HI hypek is ti the intensity or the duration which is causing them to change thier colour brown?My tank specs are as under.
2wpg flourascent 6000k, 100gallon,duration 12 hr/day,
temperature 26 degree celcius.Weekly 20% water change.


----------



## rs79 (Dec 7, 2004)

They're kinda supposed to be brown. They are in the wild anyway.

You could either give them less (like, half) light or give them some nitrate to stimulate green coloration.

Low nitrate will promote brown coloraiton as plants need lots of it to make green chlorophyll but not so much to make the brown forms of it.


----------



## dolly (Jan 25, 2008)

dear rs79 kindly explain the half light if it is intensity or duration.Also let me know what is the best way to put nitrate in it.
thanks


----------



## Kai Witte (Jan 30, 2006)

Hello Dolly,

You kinda have to expect crypts to change colors, leaf shape, whatever when you place them into a different tank. Moreover, almost all commercially available crypts (except crispatula group and aponogetifolia) have been grown emersed and will change even more.

I've experienced almost any parameter to be able to induce growth changes: light intensity, light spectrum, and nutrient availability are among the most prominent though.


----------



## rs79 (Dec 7, 2004)

Well, I find that The dimmer the light the greener they get.
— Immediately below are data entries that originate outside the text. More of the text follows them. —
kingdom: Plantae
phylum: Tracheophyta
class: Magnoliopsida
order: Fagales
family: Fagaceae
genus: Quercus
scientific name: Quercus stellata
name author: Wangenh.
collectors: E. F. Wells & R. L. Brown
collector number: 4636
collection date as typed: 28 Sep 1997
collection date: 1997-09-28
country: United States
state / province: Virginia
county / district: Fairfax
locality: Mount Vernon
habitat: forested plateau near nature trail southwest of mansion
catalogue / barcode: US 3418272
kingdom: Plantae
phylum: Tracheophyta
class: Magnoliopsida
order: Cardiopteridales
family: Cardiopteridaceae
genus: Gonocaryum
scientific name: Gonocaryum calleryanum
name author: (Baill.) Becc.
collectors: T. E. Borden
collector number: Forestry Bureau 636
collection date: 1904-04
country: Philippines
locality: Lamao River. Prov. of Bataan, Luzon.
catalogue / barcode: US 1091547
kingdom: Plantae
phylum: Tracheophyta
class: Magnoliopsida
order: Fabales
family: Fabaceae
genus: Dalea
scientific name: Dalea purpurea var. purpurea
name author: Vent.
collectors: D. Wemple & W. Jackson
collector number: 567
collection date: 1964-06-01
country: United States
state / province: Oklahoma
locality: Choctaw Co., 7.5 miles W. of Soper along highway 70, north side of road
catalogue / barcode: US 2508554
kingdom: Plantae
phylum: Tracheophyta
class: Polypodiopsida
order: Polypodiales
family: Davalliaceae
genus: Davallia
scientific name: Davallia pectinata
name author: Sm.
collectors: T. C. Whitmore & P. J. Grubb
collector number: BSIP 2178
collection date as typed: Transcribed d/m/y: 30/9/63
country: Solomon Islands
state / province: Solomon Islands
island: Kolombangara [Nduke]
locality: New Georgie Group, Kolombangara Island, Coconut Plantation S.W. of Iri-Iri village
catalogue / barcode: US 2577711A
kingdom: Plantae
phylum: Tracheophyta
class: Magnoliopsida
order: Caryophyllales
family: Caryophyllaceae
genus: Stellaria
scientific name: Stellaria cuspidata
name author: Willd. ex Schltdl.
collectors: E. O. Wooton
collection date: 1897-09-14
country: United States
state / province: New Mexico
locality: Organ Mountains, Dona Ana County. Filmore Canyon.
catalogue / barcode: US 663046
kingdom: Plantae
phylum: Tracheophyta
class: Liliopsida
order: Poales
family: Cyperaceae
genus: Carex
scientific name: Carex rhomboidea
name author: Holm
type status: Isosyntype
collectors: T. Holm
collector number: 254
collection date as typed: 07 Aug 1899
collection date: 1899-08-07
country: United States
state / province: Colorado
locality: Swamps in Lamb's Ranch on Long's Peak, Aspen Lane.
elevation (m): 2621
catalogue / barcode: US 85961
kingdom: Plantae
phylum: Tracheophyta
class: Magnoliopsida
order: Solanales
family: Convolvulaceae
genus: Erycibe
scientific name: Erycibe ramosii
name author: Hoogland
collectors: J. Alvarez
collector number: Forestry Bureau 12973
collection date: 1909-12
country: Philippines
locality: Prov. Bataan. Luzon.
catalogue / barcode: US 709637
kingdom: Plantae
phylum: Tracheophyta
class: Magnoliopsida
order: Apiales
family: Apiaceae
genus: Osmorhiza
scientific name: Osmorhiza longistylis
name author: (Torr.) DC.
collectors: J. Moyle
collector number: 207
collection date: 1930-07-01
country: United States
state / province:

And by this I mean half the intensity not half the duration.

I just mix up my own fertiizer. Here's the recipes I use:

http://aquaria.net/articles/plants/fertsols/


----------



## HeyPK (Jan 23, 2004)

Dolly, even if you bought them submerged, they were probably grown emersed and then shipped to the dealer and put in a tank. Emersed grown leaves do not turn brown when submersed, just the new growth.


----------